Big-Data Multimodal Power System Analysis with Markov Temporal Modeling for Community Detection

Abstract

Modern power systems generate massive volumes of heterogeneous data from sensors, meters, supervisory devices, market platforms, and environmental services. Extracting stable structural patterns—especially community structures—from such big-data environments is essential for understanding grid behavior, enhancing situational awareness, and supporting reliable operation. However, existing community detection approaches often fail to capture the non-stationary temporal dependencies and multimodal heterogeneity inherent in large-scale power networks.

To address these challenges, this study proposes a big-data multimodal learning framework for power system community detection, integrating electrical measurements, topological descriptors, environmental indicators, and operational event logs into a unified representation. A Markov temporal prior is employed to model sequential dependencies and suppress unstable transitions across evolving power system states, thereby improving temporal consistency. The framework further incorporates scalable data processing, adaptive modality fusion, and topology-aware clustering techniques tailored for large and complex power grids.

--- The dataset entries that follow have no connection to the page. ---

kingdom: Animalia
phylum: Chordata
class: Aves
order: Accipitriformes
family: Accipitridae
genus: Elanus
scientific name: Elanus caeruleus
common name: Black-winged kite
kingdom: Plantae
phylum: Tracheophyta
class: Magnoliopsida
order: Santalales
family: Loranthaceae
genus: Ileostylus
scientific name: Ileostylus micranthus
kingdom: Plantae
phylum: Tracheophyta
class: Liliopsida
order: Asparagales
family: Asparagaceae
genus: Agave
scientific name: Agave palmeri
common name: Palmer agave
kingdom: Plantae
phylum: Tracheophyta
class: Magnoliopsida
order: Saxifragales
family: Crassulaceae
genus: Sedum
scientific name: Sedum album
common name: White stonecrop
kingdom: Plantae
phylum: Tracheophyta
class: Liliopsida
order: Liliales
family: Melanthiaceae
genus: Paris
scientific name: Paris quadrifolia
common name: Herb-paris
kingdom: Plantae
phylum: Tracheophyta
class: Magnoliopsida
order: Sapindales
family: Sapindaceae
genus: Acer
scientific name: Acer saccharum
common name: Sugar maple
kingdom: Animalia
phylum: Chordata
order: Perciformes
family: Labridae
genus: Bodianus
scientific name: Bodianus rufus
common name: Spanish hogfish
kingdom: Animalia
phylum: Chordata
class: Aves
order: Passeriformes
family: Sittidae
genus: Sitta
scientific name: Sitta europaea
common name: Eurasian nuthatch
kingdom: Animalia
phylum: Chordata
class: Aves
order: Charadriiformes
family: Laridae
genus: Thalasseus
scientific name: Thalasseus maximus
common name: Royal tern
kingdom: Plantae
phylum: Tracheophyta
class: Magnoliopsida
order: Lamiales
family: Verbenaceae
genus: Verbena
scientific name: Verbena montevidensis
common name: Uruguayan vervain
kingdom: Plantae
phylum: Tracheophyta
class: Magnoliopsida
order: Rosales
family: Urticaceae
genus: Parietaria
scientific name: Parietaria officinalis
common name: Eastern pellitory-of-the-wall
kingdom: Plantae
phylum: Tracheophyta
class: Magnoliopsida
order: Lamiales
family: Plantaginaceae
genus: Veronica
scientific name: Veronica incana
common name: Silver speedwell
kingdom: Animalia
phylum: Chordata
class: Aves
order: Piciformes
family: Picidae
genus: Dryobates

Experiments conducted on both real-world and synthetic datasets demonstrate that the proposed framework achieves superior accuracy, robustness, and temporal stability compared with state-of-the-art baselines. The detected community structures align closely with physical grid regions, operational partitions, and disturbance propagation patterns, confirming the method’s practical interpretability.

This work provides a scalable and data-driven solution for community detection in large power systems, offering valuable insights for grid monitoring, anomaly localization, reliability assessment, and intelligent decision-making.